▸ What the task requires
Go through the lines of the material and tally those with the string "KiCad"; reply with the number alone.

▸ Extracted material
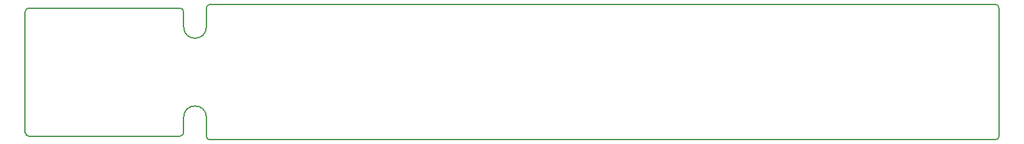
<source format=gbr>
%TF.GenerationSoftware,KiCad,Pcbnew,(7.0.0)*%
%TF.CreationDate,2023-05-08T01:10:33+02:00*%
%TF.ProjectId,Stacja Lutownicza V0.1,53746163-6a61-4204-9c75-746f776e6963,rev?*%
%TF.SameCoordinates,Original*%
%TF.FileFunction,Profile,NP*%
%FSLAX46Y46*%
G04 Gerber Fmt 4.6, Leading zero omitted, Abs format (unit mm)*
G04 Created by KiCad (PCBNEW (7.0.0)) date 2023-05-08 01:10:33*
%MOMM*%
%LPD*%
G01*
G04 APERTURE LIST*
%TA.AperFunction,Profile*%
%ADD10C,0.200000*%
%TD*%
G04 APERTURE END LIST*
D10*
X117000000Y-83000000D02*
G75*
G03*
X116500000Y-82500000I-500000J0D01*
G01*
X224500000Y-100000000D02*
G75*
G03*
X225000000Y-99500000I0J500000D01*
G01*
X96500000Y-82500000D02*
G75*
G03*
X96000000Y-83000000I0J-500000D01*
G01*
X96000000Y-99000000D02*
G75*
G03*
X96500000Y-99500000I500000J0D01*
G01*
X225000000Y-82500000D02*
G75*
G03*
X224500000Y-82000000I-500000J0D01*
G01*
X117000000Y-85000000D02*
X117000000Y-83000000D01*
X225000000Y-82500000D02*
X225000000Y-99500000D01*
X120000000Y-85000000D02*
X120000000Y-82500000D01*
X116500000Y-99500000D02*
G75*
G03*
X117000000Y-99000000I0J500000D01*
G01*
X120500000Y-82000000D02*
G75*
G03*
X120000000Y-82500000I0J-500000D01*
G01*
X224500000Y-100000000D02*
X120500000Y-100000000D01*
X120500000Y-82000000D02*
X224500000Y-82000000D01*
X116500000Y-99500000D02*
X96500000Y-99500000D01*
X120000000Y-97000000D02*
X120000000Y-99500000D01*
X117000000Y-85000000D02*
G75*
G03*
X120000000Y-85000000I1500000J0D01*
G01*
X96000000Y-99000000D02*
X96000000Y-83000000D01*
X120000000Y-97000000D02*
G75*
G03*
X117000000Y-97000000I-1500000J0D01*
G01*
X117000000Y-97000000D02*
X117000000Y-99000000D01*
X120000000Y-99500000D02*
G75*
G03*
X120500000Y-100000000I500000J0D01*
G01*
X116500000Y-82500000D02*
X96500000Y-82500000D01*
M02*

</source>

---

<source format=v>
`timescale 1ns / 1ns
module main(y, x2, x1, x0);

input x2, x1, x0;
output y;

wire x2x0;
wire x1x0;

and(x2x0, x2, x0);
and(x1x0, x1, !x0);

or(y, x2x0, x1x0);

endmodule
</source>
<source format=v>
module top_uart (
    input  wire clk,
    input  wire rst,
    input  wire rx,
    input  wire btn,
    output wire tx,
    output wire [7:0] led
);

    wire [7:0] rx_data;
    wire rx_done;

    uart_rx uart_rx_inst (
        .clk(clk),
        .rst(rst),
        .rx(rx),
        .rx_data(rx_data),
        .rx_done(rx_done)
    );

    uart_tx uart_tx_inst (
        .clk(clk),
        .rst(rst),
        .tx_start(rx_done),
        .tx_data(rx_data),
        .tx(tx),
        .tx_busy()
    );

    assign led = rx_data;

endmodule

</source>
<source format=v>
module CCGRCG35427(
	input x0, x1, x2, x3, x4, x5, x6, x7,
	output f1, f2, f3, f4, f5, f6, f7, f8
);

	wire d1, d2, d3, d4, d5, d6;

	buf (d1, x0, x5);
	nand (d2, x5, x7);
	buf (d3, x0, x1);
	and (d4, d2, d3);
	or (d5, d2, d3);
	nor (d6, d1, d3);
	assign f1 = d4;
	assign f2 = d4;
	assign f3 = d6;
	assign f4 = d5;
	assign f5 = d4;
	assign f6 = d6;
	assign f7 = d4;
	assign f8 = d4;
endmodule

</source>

--

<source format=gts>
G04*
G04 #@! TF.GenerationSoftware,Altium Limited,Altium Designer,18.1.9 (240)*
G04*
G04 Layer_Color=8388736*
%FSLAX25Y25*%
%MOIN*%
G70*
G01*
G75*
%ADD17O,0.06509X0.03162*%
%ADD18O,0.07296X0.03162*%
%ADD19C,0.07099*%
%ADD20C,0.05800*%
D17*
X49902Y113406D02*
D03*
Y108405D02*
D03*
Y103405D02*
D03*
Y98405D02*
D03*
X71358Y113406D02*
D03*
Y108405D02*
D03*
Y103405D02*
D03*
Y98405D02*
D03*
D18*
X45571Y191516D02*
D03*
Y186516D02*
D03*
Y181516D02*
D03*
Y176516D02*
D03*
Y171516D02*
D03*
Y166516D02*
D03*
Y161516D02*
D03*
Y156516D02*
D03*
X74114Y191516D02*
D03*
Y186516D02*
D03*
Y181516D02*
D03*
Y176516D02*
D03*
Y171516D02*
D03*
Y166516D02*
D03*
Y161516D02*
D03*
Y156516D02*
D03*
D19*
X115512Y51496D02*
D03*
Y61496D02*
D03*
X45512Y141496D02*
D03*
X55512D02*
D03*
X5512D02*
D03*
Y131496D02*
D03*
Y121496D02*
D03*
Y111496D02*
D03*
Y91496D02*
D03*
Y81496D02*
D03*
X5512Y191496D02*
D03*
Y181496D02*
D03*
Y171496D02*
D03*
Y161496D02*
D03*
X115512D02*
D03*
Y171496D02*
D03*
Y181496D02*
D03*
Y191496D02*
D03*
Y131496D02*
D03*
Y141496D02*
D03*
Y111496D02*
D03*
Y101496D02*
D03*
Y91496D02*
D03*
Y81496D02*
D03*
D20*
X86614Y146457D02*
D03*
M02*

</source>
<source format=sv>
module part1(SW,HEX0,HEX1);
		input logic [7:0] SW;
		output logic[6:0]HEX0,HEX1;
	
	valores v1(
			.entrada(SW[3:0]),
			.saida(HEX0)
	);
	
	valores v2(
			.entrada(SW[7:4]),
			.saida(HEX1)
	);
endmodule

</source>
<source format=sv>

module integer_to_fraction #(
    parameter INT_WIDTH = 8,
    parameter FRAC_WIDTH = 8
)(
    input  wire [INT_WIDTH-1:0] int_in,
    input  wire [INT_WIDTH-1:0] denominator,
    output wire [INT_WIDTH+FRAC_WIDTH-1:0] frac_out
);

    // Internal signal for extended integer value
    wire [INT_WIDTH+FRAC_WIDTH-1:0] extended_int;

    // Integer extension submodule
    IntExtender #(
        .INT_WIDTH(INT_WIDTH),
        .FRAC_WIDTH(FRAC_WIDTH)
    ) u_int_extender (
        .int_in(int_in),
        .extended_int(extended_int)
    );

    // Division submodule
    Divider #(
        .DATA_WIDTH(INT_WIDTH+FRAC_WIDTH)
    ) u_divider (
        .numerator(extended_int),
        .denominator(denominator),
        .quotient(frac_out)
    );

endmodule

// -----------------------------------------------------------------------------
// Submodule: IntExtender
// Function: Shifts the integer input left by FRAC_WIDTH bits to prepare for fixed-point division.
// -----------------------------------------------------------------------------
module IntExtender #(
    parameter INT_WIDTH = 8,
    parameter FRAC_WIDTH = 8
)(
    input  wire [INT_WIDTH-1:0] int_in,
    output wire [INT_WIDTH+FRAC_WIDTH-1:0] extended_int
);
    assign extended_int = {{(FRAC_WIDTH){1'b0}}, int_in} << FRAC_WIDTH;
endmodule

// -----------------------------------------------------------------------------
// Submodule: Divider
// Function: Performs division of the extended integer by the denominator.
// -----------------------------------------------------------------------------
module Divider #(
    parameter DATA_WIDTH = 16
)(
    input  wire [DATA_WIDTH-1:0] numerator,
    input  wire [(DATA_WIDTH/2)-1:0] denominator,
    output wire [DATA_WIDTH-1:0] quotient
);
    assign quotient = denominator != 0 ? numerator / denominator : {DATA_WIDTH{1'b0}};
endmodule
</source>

▸ Answer space
2